The Google Web Toolkit (GWT) is built independently of opentaps. To build the Google Web toolkit widgets,

$ ant gwt

To clear the previous build,

$ ant clean-gwt

This will cause ant to look for look "gwt" in the opentaps components' build.xml files and build them one at a time. In the component build.xml, the following directories are specified for building gwt:

        <property name="gwt.deploy.dir" value="./webapp/crmsfagwt"/>
        <property name="gwt.module.base" value="org.opentaps.gwt.crmsfa"/>
        <property name="gwt.src.common" value="../opentaps-common/src/org/opentaps/gwt"/>
        <property name="gwt.src.base" value="./src/org/opentaps/gwt/crmsfa"/>

Then, when ant tries to build gwt, it will look all that gwt modules specified in the build.xml. Each module is specified at a path of ${gwt.deploy.dir}/${gwt.module.base}.${module}.${module} For example, if you specify contacts as the module to compile, then opentaps will try to compile org.opentaps.gwt.crmsfa.contacts.contacts.gwt.xml, which should be in your src/ path.

When you have an additional GWT module to build, add it to the list of modules:

     <foreach list="contacts,accounts,leads,partners" target="gwtcompile" param="module"/>

To speed up the build during development, you can setup GWT to only compile for one of the supported browsers. This is configured in the common module in hot-deploy/opentaps-common/src/org/opentaps/gwt/common/common.gwt.xml. For example, you can enable it for only Mozilla/Firefox by setting the user.agent property to "gecko1_8":

 <set-property name="user.agent" value="gecko1_8"/>

Configuring Server Side Interaction

Your GWT widgets will need to interact with server-side services to store and retrieve data. A "best practices" pattern we have started in opentaps is to create a configuration Java file for each server side service available for GWT client-side widgets. For example, there is a org.opentaps.gwt.crmsfa.contacts.client.form.configuration.QuickNewContactConfiguration Class which contains the server-side URL and all the form parameters for interacting with the quick new contact service on the server. This is part of the GWT client package and is designed to be used by all the client-side widgets. Note that the pattern is to have one Configuration Java file for each server-side service, to be shared by many client-side widgets which may access the same server-side service, not to have a configuration file for each client-side widget.
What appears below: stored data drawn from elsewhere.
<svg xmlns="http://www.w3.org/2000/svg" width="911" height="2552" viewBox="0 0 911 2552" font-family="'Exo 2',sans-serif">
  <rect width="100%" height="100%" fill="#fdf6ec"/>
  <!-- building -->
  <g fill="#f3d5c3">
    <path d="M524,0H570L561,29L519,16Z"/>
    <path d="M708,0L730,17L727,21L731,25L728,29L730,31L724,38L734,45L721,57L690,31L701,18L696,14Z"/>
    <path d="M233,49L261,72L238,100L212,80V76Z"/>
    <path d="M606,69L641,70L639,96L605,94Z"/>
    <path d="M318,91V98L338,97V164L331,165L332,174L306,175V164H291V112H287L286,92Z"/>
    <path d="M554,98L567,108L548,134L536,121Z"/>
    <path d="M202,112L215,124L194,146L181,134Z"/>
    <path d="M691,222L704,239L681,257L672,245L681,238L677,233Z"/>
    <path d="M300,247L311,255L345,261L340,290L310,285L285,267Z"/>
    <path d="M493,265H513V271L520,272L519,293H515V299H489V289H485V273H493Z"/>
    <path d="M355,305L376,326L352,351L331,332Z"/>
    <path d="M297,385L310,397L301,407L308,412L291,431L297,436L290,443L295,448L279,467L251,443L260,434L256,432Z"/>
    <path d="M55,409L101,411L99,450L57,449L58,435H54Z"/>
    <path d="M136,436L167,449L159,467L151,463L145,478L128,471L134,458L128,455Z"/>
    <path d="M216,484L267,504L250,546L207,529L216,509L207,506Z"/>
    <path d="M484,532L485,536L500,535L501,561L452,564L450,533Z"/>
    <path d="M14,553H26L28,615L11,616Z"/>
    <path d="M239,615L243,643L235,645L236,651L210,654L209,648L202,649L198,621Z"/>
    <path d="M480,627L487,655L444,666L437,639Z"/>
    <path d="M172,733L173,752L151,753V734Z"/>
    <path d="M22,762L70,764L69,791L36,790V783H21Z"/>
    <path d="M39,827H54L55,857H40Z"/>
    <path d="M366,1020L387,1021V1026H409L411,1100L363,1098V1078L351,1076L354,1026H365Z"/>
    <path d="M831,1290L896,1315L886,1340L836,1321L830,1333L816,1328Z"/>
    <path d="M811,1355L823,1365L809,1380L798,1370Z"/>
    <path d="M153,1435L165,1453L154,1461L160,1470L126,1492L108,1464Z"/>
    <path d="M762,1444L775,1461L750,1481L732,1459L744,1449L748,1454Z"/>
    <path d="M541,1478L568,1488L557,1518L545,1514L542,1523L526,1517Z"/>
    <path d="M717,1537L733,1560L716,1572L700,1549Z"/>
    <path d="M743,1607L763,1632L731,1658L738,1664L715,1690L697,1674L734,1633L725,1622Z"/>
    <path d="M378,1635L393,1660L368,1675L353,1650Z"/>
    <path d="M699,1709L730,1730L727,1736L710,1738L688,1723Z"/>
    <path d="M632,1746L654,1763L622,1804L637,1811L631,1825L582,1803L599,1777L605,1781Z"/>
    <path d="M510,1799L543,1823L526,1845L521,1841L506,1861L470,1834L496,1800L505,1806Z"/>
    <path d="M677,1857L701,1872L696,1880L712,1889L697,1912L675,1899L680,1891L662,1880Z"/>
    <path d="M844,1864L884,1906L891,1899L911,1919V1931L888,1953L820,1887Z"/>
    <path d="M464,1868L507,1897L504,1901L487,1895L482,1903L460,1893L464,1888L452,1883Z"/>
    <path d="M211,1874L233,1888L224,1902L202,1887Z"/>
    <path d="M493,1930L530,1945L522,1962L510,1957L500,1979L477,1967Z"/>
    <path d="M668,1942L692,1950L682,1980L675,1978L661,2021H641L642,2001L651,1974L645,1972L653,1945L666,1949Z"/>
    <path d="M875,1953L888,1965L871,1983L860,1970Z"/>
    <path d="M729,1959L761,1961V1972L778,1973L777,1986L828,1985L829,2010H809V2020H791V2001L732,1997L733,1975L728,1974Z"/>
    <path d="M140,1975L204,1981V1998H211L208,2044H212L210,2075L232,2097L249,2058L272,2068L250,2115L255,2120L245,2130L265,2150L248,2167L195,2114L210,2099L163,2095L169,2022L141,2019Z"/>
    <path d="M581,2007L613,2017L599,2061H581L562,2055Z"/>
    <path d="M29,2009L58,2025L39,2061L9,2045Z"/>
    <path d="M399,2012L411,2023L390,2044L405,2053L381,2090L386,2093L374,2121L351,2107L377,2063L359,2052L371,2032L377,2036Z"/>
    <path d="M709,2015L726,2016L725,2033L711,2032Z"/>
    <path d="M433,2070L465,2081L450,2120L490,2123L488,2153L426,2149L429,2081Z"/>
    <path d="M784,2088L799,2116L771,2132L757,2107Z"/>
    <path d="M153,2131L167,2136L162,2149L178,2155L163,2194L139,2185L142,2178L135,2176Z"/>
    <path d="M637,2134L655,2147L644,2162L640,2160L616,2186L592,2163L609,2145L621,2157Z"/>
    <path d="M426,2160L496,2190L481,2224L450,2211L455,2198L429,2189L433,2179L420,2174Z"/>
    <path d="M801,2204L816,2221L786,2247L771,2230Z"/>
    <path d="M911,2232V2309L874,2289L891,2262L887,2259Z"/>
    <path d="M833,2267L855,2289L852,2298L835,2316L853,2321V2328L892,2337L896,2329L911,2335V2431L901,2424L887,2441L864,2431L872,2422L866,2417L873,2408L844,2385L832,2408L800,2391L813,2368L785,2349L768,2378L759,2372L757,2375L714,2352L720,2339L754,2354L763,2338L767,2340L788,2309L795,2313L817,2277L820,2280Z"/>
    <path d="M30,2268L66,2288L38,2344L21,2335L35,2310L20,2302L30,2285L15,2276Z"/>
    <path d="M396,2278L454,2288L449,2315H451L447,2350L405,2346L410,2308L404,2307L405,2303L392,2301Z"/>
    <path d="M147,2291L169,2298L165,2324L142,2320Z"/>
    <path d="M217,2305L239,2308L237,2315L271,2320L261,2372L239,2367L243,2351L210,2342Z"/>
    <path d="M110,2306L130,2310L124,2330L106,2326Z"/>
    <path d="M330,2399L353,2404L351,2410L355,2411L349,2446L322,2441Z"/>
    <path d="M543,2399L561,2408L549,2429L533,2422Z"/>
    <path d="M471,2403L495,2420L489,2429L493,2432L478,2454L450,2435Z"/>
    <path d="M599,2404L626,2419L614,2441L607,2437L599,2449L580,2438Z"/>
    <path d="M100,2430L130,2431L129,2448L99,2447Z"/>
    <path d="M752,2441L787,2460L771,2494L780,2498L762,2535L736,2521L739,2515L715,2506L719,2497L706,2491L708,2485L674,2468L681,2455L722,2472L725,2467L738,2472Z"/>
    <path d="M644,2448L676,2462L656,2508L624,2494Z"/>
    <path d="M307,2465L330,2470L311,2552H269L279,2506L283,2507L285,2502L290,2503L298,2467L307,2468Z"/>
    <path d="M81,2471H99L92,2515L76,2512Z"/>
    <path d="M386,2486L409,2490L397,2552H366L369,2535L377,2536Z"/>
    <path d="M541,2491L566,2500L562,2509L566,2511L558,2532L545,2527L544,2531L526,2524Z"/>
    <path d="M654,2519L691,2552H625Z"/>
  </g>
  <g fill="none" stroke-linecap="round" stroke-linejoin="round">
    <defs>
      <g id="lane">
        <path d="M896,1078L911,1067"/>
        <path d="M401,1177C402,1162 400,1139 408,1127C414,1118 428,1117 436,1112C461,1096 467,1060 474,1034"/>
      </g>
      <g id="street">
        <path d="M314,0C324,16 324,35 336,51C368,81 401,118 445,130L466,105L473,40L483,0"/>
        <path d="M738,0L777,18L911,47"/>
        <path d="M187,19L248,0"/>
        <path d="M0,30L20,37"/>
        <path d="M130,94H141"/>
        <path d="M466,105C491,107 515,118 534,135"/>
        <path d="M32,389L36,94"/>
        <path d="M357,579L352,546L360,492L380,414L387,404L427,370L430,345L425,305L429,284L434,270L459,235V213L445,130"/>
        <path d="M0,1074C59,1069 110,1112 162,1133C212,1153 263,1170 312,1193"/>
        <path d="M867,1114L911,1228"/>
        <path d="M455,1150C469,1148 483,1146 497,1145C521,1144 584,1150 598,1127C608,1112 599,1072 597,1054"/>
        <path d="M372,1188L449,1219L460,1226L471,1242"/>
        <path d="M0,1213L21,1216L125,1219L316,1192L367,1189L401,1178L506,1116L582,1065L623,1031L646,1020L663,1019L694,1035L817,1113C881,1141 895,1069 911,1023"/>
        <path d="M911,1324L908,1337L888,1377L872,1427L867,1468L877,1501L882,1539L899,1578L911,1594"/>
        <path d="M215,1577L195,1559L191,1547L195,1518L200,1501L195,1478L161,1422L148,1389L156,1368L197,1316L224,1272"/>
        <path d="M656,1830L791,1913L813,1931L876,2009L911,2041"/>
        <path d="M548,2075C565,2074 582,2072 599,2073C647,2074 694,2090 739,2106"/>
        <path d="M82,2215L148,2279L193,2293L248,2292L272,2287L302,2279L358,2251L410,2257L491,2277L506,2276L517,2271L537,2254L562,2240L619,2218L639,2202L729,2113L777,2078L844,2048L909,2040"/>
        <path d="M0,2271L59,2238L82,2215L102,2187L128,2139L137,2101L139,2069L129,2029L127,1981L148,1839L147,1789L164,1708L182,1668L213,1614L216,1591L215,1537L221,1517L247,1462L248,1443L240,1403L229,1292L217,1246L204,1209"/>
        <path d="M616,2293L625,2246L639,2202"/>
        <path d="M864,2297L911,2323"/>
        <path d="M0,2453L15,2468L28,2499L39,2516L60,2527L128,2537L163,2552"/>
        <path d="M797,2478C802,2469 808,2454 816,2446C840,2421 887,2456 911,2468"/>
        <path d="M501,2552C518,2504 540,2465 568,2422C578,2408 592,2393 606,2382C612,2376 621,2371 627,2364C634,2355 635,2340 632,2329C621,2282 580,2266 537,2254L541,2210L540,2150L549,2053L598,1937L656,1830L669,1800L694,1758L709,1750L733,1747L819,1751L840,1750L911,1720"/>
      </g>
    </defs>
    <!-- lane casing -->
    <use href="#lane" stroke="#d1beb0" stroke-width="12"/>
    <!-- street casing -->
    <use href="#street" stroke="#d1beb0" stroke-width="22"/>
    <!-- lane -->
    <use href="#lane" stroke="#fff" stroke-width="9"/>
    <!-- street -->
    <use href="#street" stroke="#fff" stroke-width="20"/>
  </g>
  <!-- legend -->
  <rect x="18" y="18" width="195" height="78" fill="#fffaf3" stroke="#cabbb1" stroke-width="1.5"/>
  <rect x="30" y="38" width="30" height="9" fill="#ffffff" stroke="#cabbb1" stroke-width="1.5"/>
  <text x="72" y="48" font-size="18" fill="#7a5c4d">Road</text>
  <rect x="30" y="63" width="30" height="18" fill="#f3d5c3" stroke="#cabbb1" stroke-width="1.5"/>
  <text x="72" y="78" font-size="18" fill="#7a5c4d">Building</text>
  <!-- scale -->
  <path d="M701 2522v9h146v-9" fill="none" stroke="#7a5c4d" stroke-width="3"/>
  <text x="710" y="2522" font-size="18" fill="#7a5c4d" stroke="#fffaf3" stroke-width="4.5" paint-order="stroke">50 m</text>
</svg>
The GWT widgets do not perform security checks, but users permissions are made available to them in order to adapt the user interface accordingly. The real security checks allowing a user to perform an operation or retrieve data are performed server side.

Client-side permission checking is handled in the following way:

  1. The server side uses the User object to determine what permissions the currently logged in user has and puts it into the webpage sent to the client as an object using JavaScript. This is done in the main-decorator.bsh and header.ftl of the server.
  2. On the client-side, the Permission class retrieves the security permissions set into the browser via JavaScript. Your GWT widget can use its hasPermission method to check if the user has permissions to access certain sections of your page:
        if (!Permission.hasPermission(Permission.CRMSFA_CONTACT_CREATE)) {

WARNING: Do not rely on those checks to hide sensitive data or services from a user. Specifically, it is possible for the end user to modify the JavaScript add permissions for their displayed widgets. Therefore, you should always filter out sensitive data before sending them to the client-side widgets, and every operation on the server side should check permissions again. Client-side widget permission checking is only for hiding parts of the user interface and should not be considered a security feature.